J’aime particulièrement les polars et je ne boude jamais mon plaisir à découvrir un nouvel auteur. Il ne m’en a pas fallu beaucoup pour avoir envie de tester : un titre énigmatique, une quatrième de couverture alléchante et ma curiosité était en éveil.
Ce roman met en scène Eve Black, une jeune femme marquée par son passé : la fille qui a survécu au Courant d’air, un tueur en série insaisissable, alors que toute sa famille a péri. Vingt ans après les faits, elle publie un roman et relate les événements. Jim Doyle, lui, est agent de sécurité dans un supermarché. Son regard est aimanté par le titre de ce roman, curiosité, colère, peur… de nombreuses émotions vont le traverser.

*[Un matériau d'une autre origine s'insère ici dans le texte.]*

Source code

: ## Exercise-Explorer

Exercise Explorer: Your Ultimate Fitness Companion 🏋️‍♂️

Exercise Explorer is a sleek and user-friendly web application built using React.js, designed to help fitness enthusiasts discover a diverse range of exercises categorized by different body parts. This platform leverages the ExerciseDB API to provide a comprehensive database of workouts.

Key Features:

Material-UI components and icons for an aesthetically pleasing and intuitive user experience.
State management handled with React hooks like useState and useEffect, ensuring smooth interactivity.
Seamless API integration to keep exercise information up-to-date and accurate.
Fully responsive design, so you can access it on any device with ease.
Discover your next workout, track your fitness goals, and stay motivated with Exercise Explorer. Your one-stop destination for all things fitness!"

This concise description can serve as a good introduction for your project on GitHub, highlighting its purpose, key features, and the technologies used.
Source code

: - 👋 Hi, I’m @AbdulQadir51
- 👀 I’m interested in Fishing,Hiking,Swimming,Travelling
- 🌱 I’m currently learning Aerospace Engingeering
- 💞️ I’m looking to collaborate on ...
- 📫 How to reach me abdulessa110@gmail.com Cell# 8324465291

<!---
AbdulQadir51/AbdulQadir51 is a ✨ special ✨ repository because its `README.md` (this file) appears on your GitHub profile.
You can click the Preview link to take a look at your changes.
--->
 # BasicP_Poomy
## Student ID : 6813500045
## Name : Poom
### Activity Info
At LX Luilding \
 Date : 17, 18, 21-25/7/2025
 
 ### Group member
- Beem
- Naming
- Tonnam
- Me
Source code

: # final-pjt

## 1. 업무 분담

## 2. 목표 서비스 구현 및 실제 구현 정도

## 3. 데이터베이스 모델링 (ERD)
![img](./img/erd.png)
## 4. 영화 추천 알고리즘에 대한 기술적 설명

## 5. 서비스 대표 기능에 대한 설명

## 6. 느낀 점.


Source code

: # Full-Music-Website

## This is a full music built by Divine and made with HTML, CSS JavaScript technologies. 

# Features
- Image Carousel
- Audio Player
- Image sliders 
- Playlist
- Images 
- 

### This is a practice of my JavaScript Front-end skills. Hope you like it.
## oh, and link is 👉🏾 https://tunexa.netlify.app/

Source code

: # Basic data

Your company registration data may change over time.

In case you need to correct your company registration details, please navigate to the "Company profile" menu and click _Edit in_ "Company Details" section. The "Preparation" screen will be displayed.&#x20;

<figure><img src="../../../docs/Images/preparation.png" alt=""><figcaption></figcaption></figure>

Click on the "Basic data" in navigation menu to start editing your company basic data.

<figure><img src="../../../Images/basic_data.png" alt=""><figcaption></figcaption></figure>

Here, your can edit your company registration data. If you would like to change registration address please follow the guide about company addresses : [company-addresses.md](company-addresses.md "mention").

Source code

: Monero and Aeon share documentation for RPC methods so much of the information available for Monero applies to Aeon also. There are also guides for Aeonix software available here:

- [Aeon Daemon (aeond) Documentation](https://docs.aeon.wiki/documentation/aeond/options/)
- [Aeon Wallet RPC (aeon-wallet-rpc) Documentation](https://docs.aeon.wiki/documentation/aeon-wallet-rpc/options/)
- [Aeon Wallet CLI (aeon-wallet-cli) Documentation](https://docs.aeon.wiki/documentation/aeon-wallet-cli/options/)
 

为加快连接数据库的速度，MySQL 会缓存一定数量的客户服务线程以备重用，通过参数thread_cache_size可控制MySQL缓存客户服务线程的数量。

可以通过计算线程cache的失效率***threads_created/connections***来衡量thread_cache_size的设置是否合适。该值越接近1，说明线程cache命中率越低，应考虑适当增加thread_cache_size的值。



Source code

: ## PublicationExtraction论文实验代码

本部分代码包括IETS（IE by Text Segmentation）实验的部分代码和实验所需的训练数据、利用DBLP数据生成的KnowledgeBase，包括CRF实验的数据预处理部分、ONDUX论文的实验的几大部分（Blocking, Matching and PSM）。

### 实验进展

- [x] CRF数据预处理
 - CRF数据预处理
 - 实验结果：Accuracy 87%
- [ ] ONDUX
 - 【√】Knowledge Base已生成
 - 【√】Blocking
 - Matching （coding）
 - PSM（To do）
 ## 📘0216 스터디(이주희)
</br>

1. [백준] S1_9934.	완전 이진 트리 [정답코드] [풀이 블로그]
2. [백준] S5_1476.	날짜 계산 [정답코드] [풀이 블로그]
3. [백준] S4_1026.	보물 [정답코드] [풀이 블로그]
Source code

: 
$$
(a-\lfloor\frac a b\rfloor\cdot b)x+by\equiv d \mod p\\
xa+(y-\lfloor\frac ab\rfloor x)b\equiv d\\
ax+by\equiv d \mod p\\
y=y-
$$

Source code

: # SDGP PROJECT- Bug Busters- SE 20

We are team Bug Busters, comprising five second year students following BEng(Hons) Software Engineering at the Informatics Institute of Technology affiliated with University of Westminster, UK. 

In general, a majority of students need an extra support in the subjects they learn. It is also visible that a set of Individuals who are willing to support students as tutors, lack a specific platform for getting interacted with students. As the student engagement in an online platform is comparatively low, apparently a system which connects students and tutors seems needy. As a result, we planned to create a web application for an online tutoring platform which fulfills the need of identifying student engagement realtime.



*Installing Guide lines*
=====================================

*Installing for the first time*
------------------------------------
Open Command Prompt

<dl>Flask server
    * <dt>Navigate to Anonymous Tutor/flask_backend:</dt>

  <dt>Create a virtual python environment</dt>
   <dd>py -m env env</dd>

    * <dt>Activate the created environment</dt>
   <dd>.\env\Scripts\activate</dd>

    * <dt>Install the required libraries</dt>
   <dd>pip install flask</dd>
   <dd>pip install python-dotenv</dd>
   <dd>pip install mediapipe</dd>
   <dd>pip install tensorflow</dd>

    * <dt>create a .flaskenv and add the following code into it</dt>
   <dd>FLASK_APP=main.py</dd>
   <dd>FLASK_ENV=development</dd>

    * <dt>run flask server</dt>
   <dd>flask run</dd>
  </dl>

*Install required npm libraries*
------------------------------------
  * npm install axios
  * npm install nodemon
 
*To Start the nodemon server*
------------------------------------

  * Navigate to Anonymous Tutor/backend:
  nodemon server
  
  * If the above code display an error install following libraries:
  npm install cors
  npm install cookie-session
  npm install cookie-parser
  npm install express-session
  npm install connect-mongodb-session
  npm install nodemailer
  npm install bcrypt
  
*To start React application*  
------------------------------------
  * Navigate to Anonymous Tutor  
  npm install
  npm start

Tout d’abord, je dirais que ce roman est déroutant. Il s’est passé plusieurs mois entre son arrivée dans ma PAL et ma lecture et j’avais tout oublié du résumé qui m’avait séduite. Les premiers chapitres concernant Eve Black fonctionnent à merveille et nous font penser à une autobiographie, à un témoignage. Le lecteur est immédiatement plongé dans son histoire, dans ses tourments et elle est extrêmement touchante. Son envie de se cacher, de ne pas être reconnue, puis son envie de dire sa vérité, de donner à entendre les victimes et non les bourreaux trop souvent mis en lumière par les medias, et puis son combat pour essayer de débusquer celui qui lui a tout pris.
Les chapitres concernant Eve ont vite cédé la place à ceux centrés sur Jim. Dire qu’il m’a vite été antipathique est un euphémisme : il a tout du sale type arrogant. Mon cerveau a longtemps été en peine face à l’altérité de ces deux voix : d’un côté la victime rescapée mettait l’acte d’écriture en abîme dans le roman ; d’un autre côté, Jim – et ses vicissitudes qui vont croissantes – se complaisait dans l’autosatisfaction. Il m’a vraiment fallu un grand moment pour reprendre pied entre ces pages, mais une fois que j’y ai trouvé mon équilibre, j’ai pleinement savouré cette singularité totale dans l’écriture, cette originalité de la forme et des personnages. Ma curiosité était piquée et j’attendais avec impatience de retrouver le personnage que j’avais quitté pour savoir d’une part, si la quête d’Eve allait aboutir, d’autre part, pour voir si la chute de Jim allait enfin se préciser. L’enjeu de ce livre ne réside pas dans le fait de démasquer Le Courant d’air, mais de savoir si la vérité éclatera au grand jour, si sa vie sereine sera troublée et si Eve parviendra à débusquer le vieux renard grâce à son true crime.
Nous assistons donc à un jeu du chat et de la souris, à une partie d’échecs finement orchestrée et où le premier faux pas peut être fatal. Je ne parlerais pas de suspense haletant ou d’une multitude de rebondissements, mais il y a de quoi assurer une tension dramatique satisfaisante et jubilatoire.
Ce roman explore encore une fois l’idée de la banalité du mal. Jim, aussi antipathique soit-il, est un type banal. Un raté par certains aspects. Pas de carrière reluisante, pas de vie sociale folle, un mariage qui semble ne plus être nourri par l’amour, des liens assez distendus. Le voisin acariâtre que nous détesterions avoir, que nous fuirions comme la peste, sans forcément penser davantage à mal. Ce n’est pas un schéma nouveau, mais il est traité ici de façon différente par les choix stylistiques opérées, et cela permet de retravailler des topos du genre de façon intéressante.
Ainsi, Le Courant d’air est une lecture très originale, déconcertante au début puis jouissive par sa singularité. L’idée de créer une mise en abîme de l’acte d’écriture, de s’en servir de catalyseur pour débusquer un assassin en dormance est saisissante et a réussi à bouleverser la lectrice habituée aux polars et thrillers que je suis. J’ai réellement apprécié cela.